Some of the most common questions we hear from new users involve automating Terraform and Kubernetes orchestration.
The major challenges often emerge for teams that need to orchestrate multiple Terraform scripts, Helm Charts, and native Kubernetes manifests to work together in a single environment.
The manual work required to provision these environments can bring a DevOps team grinding to a halt.
Here we’ll lay out how Quali users automate orchestration of Terraform and Kubernetes environments in minutes, with the added benefit of making those environments repeatable.
Step 1: Discover and import Terraform scripts and Kubernetes assets from your Git repository
Quali’s Torque was designed to support the use of Terraform and Kubernetes so our users could build multi-asset environments faster.
This starts by connecting a Github, GitLab, or Bitbucket repository to Quali’s Torque platform.
Once you’ve done this, you can import the Terraform scripts, Helm Charts, and Kubernetes assets you need for your environment. Most users import all assets in case they need them later, but for this article we’ll just focus on the ones you need.

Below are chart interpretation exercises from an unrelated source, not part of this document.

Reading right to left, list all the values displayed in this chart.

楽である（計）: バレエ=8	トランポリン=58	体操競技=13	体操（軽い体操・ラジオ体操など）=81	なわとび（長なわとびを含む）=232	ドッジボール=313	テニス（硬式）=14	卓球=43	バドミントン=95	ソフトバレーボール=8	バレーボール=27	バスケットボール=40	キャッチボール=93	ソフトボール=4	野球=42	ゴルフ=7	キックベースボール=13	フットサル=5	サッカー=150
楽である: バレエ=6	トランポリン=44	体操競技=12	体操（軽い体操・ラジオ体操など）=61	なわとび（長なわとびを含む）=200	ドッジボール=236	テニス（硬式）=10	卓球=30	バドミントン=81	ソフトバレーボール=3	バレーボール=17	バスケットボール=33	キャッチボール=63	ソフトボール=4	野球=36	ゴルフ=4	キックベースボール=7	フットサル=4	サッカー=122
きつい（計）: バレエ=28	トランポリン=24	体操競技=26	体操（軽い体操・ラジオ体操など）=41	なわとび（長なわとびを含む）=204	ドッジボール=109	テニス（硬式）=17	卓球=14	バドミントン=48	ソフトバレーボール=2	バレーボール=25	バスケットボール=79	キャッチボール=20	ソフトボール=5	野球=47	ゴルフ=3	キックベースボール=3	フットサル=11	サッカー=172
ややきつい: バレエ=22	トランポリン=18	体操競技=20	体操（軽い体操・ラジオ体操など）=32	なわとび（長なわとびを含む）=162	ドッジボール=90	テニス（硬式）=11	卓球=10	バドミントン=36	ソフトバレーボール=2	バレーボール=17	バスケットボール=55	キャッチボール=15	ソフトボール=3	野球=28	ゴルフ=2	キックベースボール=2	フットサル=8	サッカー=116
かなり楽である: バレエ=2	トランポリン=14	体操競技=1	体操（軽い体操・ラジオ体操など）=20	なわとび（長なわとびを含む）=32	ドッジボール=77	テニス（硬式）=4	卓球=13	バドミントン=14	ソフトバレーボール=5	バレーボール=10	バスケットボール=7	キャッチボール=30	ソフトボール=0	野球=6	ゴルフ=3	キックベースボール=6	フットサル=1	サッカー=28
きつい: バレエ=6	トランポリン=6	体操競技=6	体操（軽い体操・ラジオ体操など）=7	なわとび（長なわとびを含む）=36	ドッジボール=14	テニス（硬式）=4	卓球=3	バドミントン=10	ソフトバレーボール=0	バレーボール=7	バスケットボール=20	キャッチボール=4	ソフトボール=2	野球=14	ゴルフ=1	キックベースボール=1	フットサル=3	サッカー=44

Step 2. Select the Terraform scripts and Kubernetes assets you need for your environment
Once you’ve selected the assets you need, Quali’s Torque will generate a YAML file defining the environment based on those assets.
Once created, you can use this YAML as often as needed, and you can set your CI/CD, CLI, or IDE to deploy it automatically in line with the pipeline stage it is designed to support.
Step 3. Set a maximum duration and tags for your Terraform and Kubernetes environment
The maximum duration automates the termination of the environment after a time that you determine, reducing the risk that your team forgets to shut it down. You can also set the environment to run indefinitely if needed.
Tags are customizable and allow you to group usage and cost reporting based on your own parameters. If, for example, this environment supports a testing group, a tag labeled “testing” will attribute this environment and any others with that tag to the testing group—with automated reporting over time.
Step 4. Set role-based access controls so end users can view and deploy the environment without edit access
Self-service access is the final step to mitigate the provisioning bottleneck for multi-asset environments.
End users can browse a catalog of pre-configured environments, view the infrastructure components within these environments, and launch them on demand. Integrations with CI/CD tools and CLIs allow them to automate the deployment and teardown of these environments in line with each stage that they support.
Meanwhile, role-based access controls prevent end users from modifying the environments, including the infrastructure, configurations, maximum duration, and tags.
Infrastructure as Code and Kubernetes are invaluable for automating the delivery of infrastructure. Orchestration takes this approach one steps further to automate the delivery of complex environments that leverage that infrastructure.